By Jeremy Coumbes on February 16, 2023 at 11:17am

Work has begun on what will soon be the end of an embattled building in downtown Jacksonville.

Crews have started the abatement of any hazardous materials inside the Lair Building located at 234 West State Street. The Jacksonville City Council approved a request for a demolition permit by the Rammelkamp Bradney Law Firm by a 6-4 vote in late November.

The building had been the subject of ongoing structural and legal issues after a portion of the rear section of the building collapsed during a storm in October of 2021, causing major damage to the adjacent Rammelkamp Bradney building.

Koert Brown with Rammelkamp Bradney says following the council’s decision, the firm was able to complete its purchase of the building and has begun the process of eventually raising the structure.

We have finalized obtaining ownership, and the liens have been removed. We want to thank the city for working with us, they have been great to work with on that, and have been very helpful and cooperative.

Everything has been recorded this month, so now they are working on the hazardous remediation for the building. In particular, getting all the pigeon feces and things like that removed because they can’t do any other work until that is completed.”

The City of Jacksonville had roughly $200,000 worth of liens against the building from work to demolish the rear third of the building that collapsed as well as work to shore up the rear section and then exposed sidewall of the Rammelkamp building.

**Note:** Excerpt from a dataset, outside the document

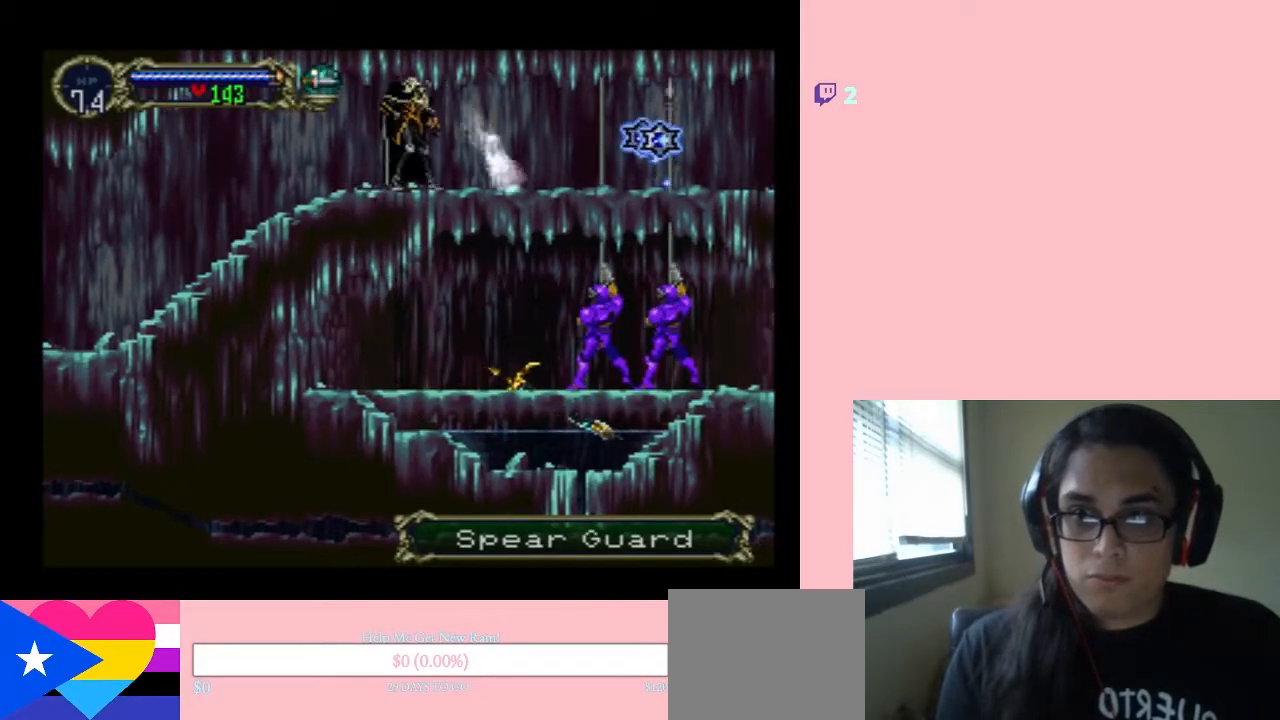
{"buttons": [], "left_stick": "center", "right_stick": "center", "events": [[317, "DPAD_RIGHT", "down"], [450, "DPAD_RIGHT", "up"]]}
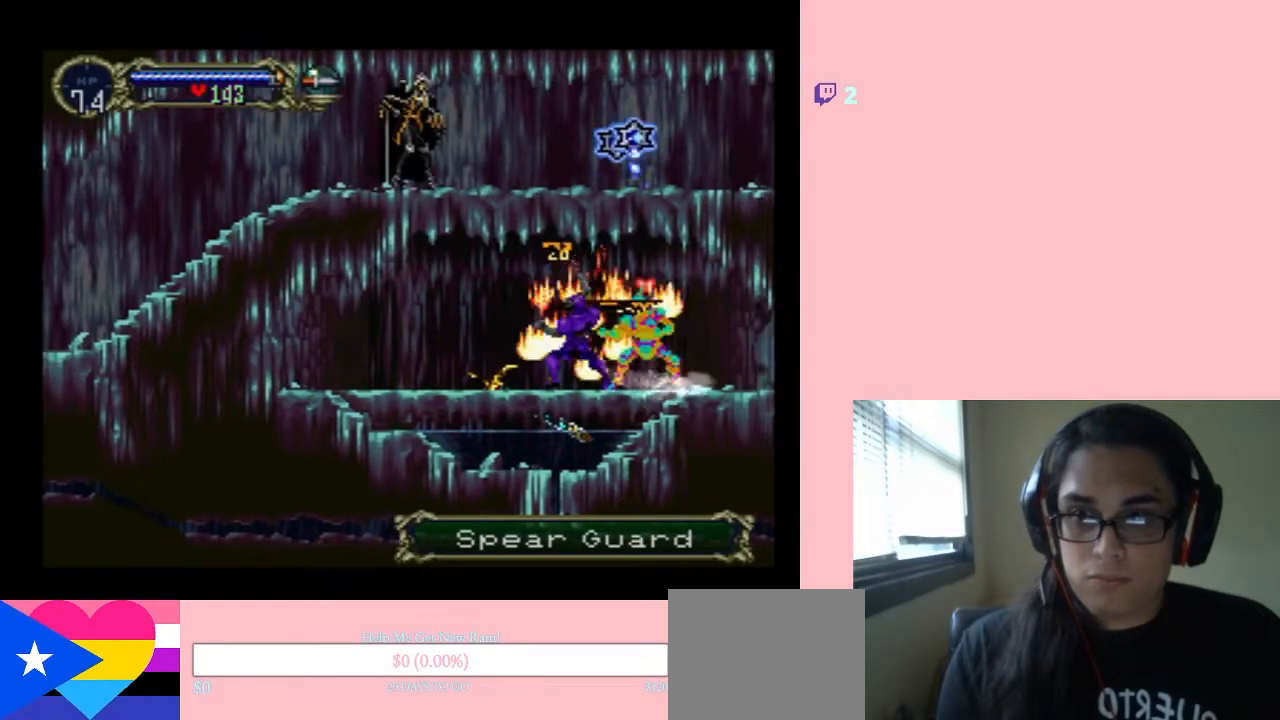
{"buttons": ["Y", "DPAD_DOWN"], "left_stick": "center", "right_stick": "center"}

The city along with Main Street and others attempted to find someone willing to take on the project of rehabilitating the building, however, no one stepped forward willing to take the risk.

Brown says the goal is to have all of the abatement work completed on the building by the end of this month, and then not long after the building will start to come down.

We’ve got a demolition contract that is in place and so we are cautiously optimistic that we might be able to get that started here in the kind of mid-March timeline.”

Rammelkamp originally intended to spend up to $500,000 in renovation costs to expand their offices into the building, but estimates came in at more than $1 million dollars.

When the city was unable to approve a TIF request of $500,000, the firm then turned to demolition rather than chance another section falling down onto their building a second time.